Compared to today’s whales – which count amongst themselves the largest toothed predators on the planet – Dorudon were small, about the size of the modern Beluga.

They could swim fast, but not fast enough. Fossilized Dorudon remains have been found in the stomachs of their larger cousins, Basilosaurus. Paleontologists have also unearthed juvenile Dorudon skulls that were bitten in half, presumably by their larger whale relatives.

And while they possessed the biological equipment for hearing underwater, they lacked the particular organ that allows modern whales to echolocate.

To scientists, Dorudon is like a rough draft.

“Look closely at the top of the skull and you will notice that the nostrils are not at the snout tip, but nor are they all the way on the forehead,” Persons says. “Dorudon did not have a blowhole like a modern whale, but it was evolving in that direction.”

***

How did this fossil cast-turned-bouncer find its way to Charleston?

Fortunately for the College, ‘Manaia’ was looking for a new job.

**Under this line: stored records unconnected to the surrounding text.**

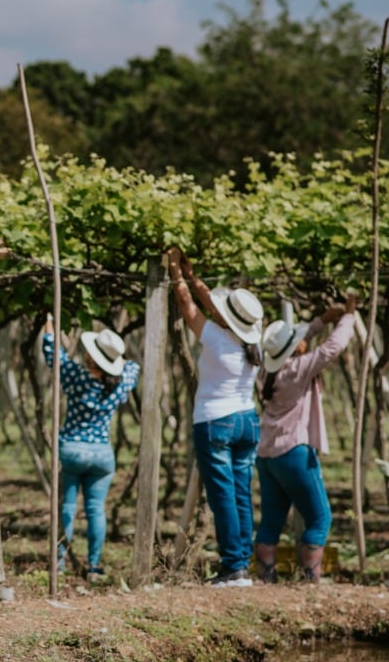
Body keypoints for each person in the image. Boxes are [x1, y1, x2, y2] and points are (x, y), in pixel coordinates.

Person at [167, 248, 264, 587]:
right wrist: (193, 277)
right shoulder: (254, 344)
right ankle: (241, 565)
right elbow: (210, 307)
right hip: (247, 420)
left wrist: (177, 274)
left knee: (222, 496)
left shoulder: (216, 339)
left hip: (215, 421)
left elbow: (187, 306)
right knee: (240, 494)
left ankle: (232, 567)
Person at [254, 294, 357, 583]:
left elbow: (299, 338)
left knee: (272, 519)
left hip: (267, 455)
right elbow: (332, 347)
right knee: (319, 517)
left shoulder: (266, 370)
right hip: (294, 453)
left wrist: (322, 320)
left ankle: (265, 578)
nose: (304, 340)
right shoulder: (298, 369)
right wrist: (348, 315)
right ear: (293, 351)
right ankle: (311, 580)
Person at [41, 317, 139, 581]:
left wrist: (50, 323)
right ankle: (94, 565)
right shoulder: (120, 385)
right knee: (96, 509)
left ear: (92, 360)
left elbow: (52, 353)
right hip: (101, 455)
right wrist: (114, 361)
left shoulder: (75, 377)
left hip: (72, 450)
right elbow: (132, 367)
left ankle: (59, 563)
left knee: (67, 507)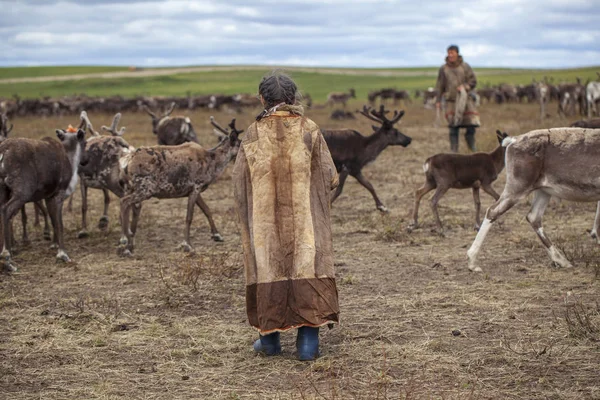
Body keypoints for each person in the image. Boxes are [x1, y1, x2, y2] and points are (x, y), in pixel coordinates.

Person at [232, 71, 340, 361]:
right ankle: (307, 346)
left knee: (267, 268)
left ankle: (269, 343)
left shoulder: (253, 133)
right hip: (305, 223)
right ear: (293, 98)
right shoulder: (310, 129)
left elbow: (239, 183)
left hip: (265, 225)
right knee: (308, 267)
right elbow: (330, 177)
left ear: (262, 98)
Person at [435, 45, 480, 152]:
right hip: (451, 101)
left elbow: (473, 81)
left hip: (465, 101)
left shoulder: (465, 67)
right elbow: (440, 85)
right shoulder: (444, 69)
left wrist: (465, 87)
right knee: (453, 127)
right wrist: (438, 100)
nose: (450, 55)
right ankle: (454, 151)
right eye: (448, 53)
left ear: (457, 53)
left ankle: (472, 148)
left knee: (471, 125)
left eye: (452, 53)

Scott Persons and Robert Boessenecker assess the <em>Dorudon</em>'s position in the rotunda.

Scott Persons and Robert Boessenecker assess the Dorudon‘s position in the rotunda. (Photo by Heather Moran)

“After 15 years protecting the Tiki Bar, Dr. Long was hired to a new job in southern California and generously offered to give us Manaia if we were able to cover logistical costs,” Boessenecker says. “Thanks to the generosity of our very own Mace Brown, Manaia arrived here this semester at a fraction of the cost of a brand-new cast.”

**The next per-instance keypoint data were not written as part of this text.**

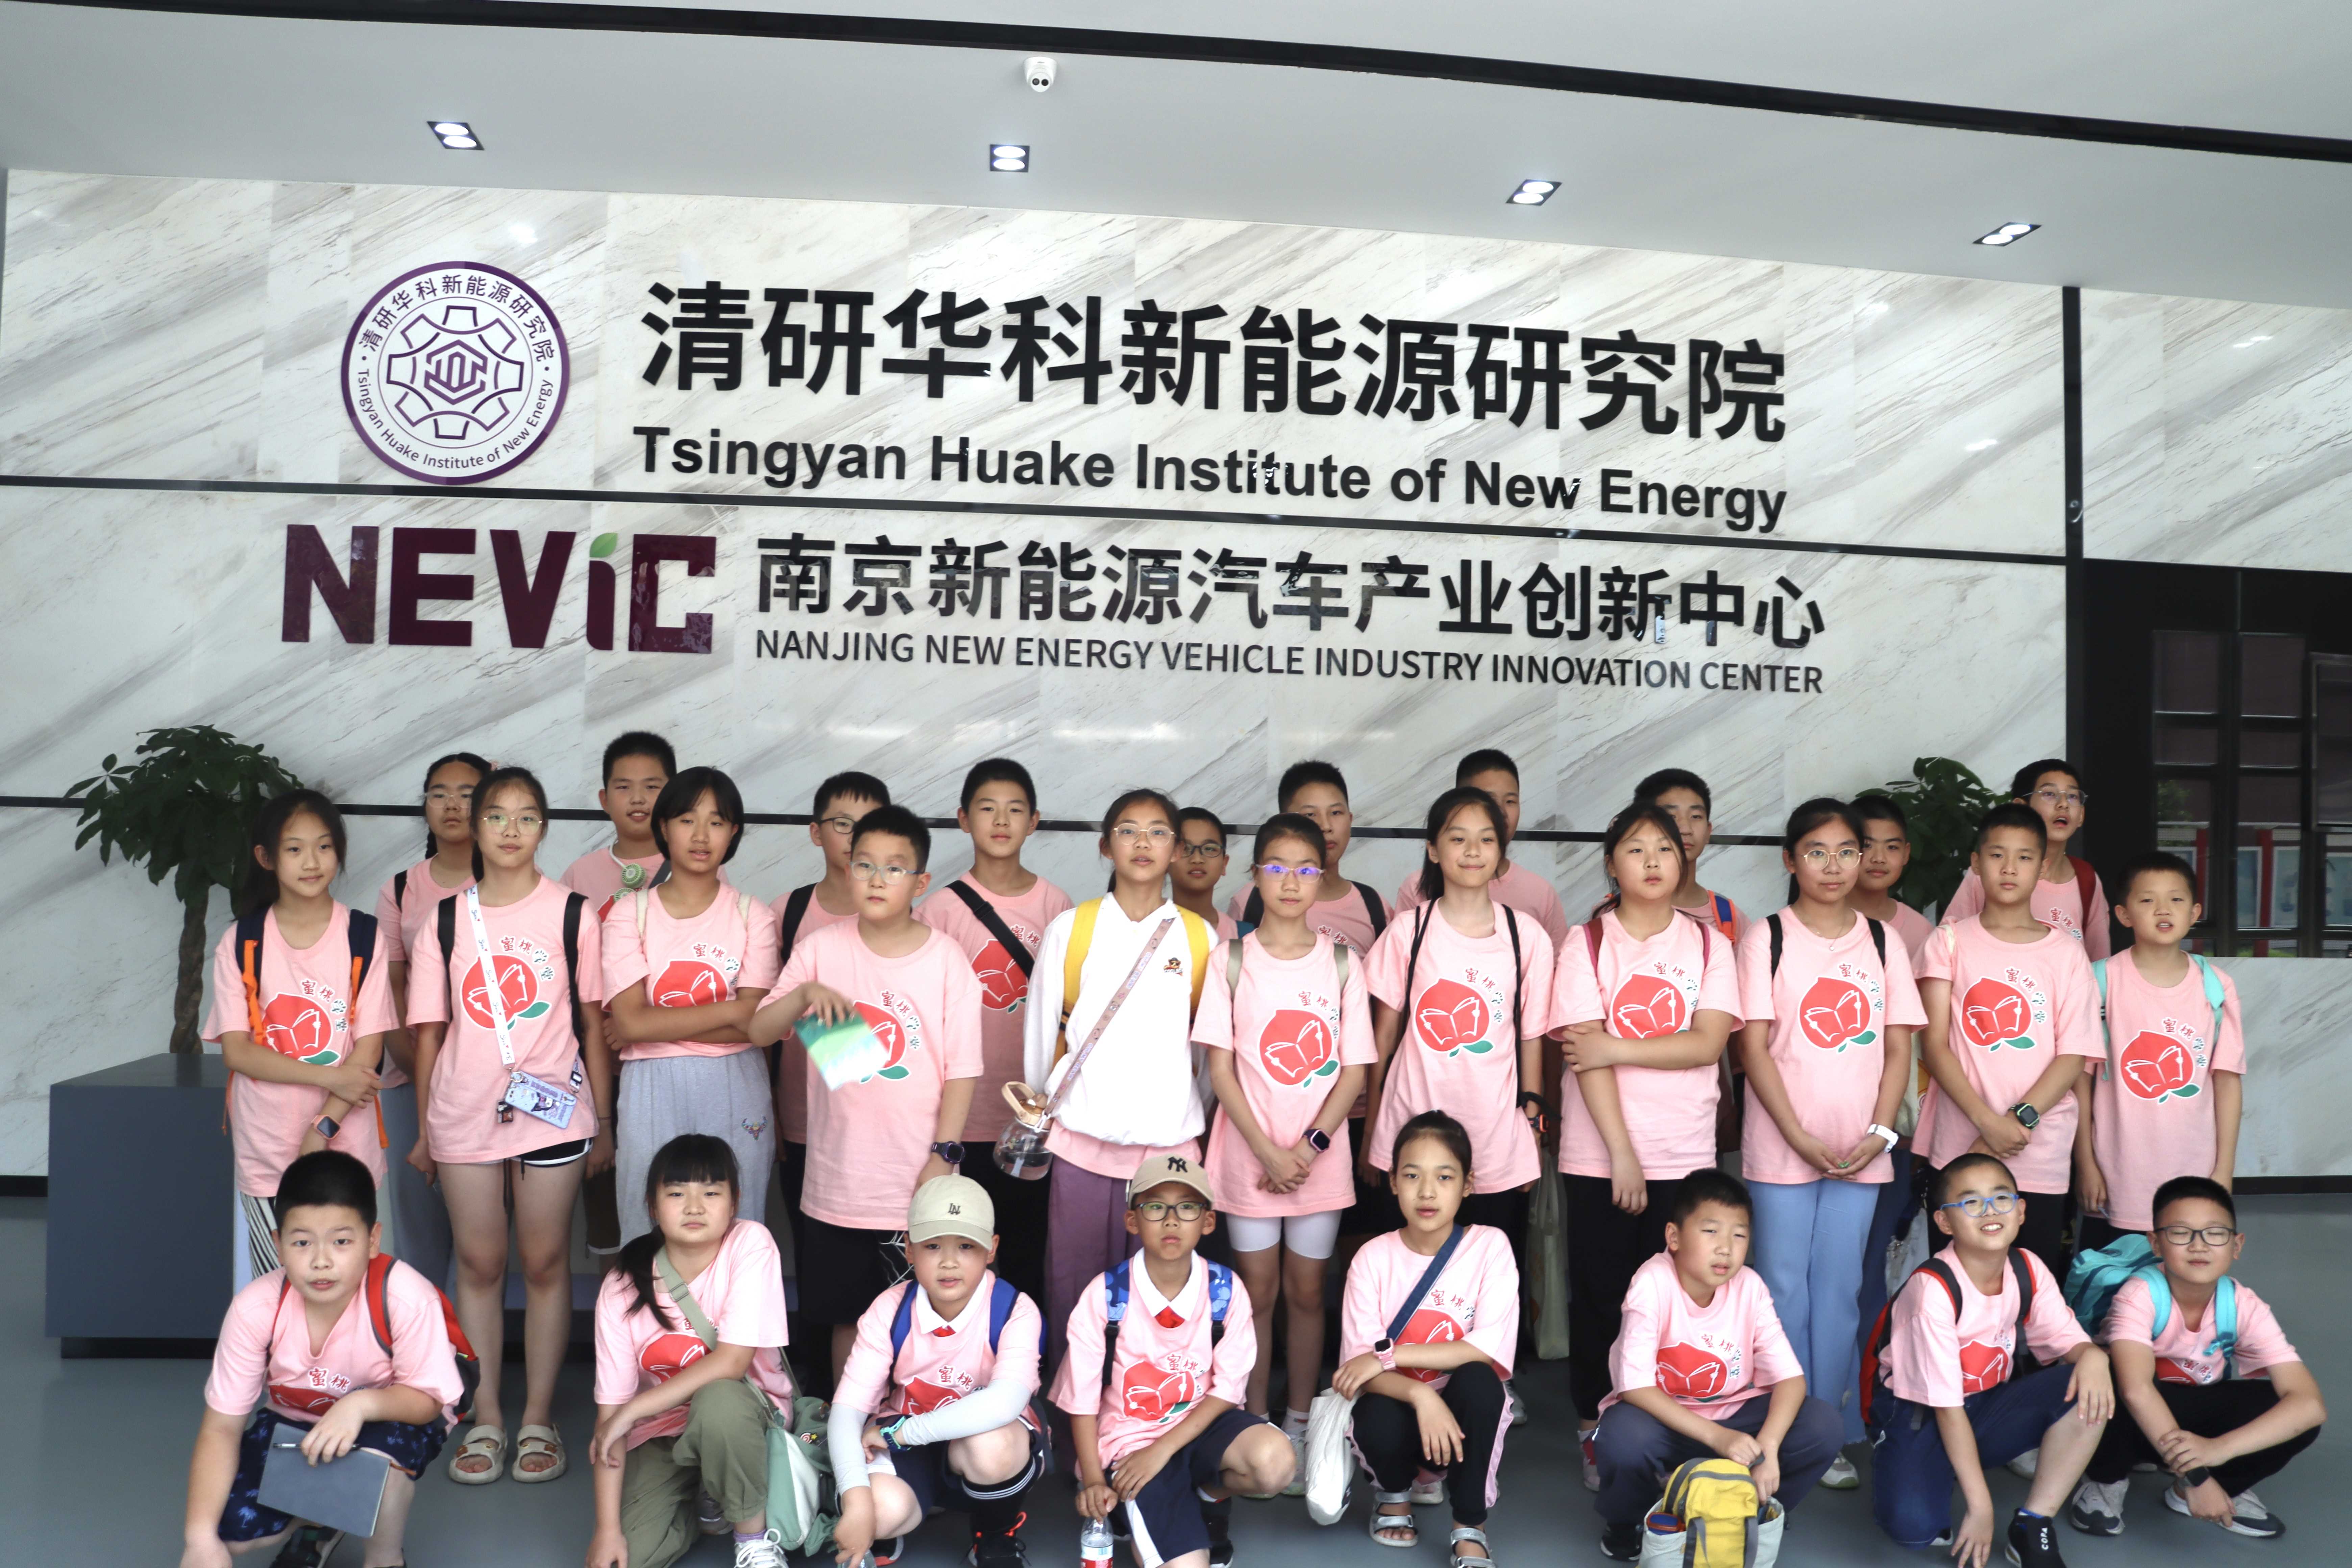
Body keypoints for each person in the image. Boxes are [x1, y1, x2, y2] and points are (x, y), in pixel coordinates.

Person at [406, 765, 614, 1486]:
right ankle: (487, 1415)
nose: (510, 830)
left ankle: (539, 1419)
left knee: (547, 1263)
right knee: (479, 1265)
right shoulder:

And Manaia, undoubtedly, will feel at home in Charleston.

“Although the best fossils of Dorudon were discovered in Egypt, the first fossils of Dorudon ever discovered were found right here in the South Carolina Lowcountry, in the vicinity of Lake Marion near I-95 at Mazyck Plantation in the 1840s possibly by slaves and named by Robert Gibbes of Charleston’s prominent Gibbes family,” Boessenecker says. “Having the specimen here is an extraordinary teaching tool. Dorudon is the common ancestor of all modern baleen whales and dolphins. This radiation was driven by the eventual evolution of echolocation and filter feeding. Charleston is the best place in the world to study this radiation.”

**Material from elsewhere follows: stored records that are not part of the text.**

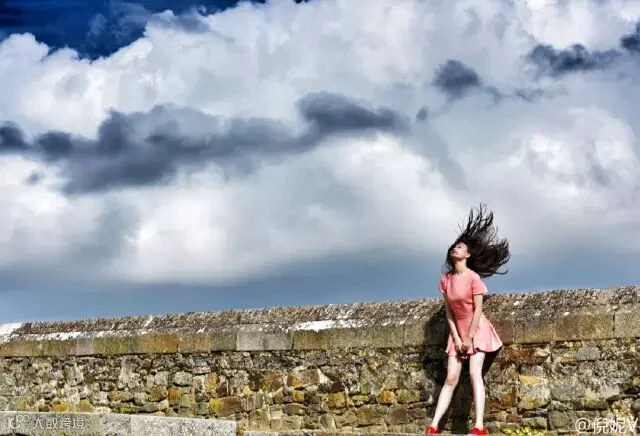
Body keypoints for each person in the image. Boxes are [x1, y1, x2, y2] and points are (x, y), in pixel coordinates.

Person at [426, 203, 510, 435]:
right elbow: (449, 313)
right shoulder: (446, 280)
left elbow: (478, 310)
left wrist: (469, 338)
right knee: (451, 378)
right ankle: (433, 426)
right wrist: (457, 338)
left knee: (474, 374)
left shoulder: (474, 278)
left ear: (468, 255)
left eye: (460, 247)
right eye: (454, 246)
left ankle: (479, 426)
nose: (455, 248)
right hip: (457, 333)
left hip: (477, 330)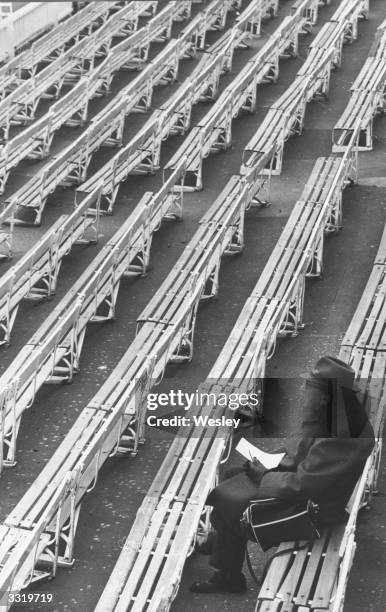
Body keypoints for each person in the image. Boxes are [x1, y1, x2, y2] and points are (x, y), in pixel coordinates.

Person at [190, 356, 375, 594]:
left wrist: (263, 477)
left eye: (311, 391)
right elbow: (306, 457)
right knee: (233, 475)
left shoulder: (343, 434)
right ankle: (223, 540)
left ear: (327, 397)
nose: (306, 397)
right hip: (316, 492)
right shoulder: (341, 413)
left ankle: (227, 572)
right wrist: (270, 466)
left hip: (314, 510)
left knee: (232, 504)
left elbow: (304, 484)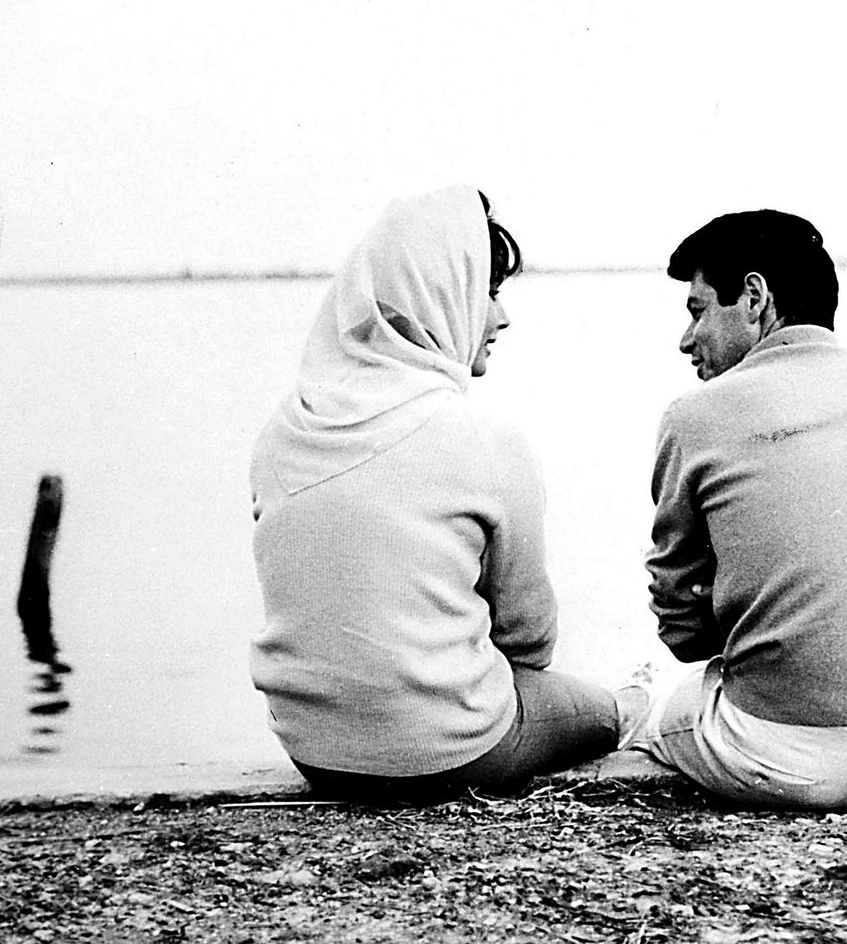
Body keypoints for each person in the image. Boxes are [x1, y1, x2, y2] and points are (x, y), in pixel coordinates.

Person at [249, 184, 642, 804]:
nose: (500, 317)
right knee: (602, 710)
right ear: (441, 293)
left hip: (314, 753)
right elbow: (529, 641)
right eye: (488, 292)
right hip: (450, 754)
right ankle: (635, 706)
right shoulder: (483, 439)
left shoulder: (284, 431)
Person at [630, 209, 847, 810]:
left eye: (697, 311)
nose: (687, 340)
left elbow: (683, 629)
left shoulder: (697, 415)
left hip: (775, 755)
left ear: (753, 296)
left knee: (647, 704)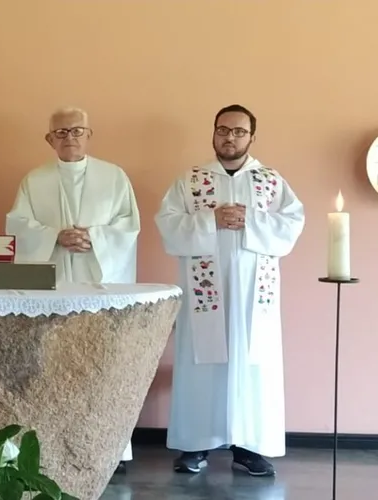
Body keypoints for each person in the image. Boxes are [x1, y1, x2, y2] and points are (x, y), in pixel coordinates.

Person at [155, 104, 305, 477]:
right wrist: (210, 219)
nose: (230, 137)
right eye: (224, 130)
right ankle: (196, 445)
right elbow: (168, 225)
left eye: (239, 131)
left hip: (256, 295)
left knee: (254, 364)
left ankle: (250, 448)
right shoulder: (190, 180)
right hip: (206, 294)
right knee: (202, 364)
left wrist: (249, 219)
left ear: (252, 137)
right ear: (214, 133)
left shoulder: (270, 180)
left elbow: (291, 224)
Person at [4, 106, 140, 473]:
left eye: (76, 131)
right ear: (49, 139)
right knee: (50, 363)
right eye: (61, 133)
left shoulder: (114, 177)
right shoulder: (34, 180)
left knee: (103, 362)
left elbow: (129, 225)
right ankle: (47, 445)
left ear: (89, 134)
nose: (69, 138)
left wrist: (94, 238)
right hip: (53, 282)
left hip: (98, 279)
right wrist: (54, 236)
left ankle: (111, 448)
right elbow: (17, 223)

Manaia did not arrive at the College ready for display. The old skeleton had several missing parts and broken ribs. To fill in these gaps, College of Charleston students Addison Miller and Shelley Copland assisted museum collections manager Sarah Boessenecker and Robert Boessenecker in 3D printing and painting replacement parts.

“Almost a million patrons visit Addlestone Library annually and we can’t be more excited that Manaia will greet them over the coming year,” says John White ’99, dean of the College Libraries. “We believe that libraries should be places for inquiry and discovery. I am certain that this new exhibit will serve as inspiration for our students, faculty and patrons.”

Manaia is free to view for the College community and public during Addlestone Library’s regular hours now through December 2020.

This installation is made possible by the Mace Brown Museum of Natural History, the Department of Geology and Environmental Geosciences, the School of Sciences and Mathematics, and the College of Charleston Friends of the Library.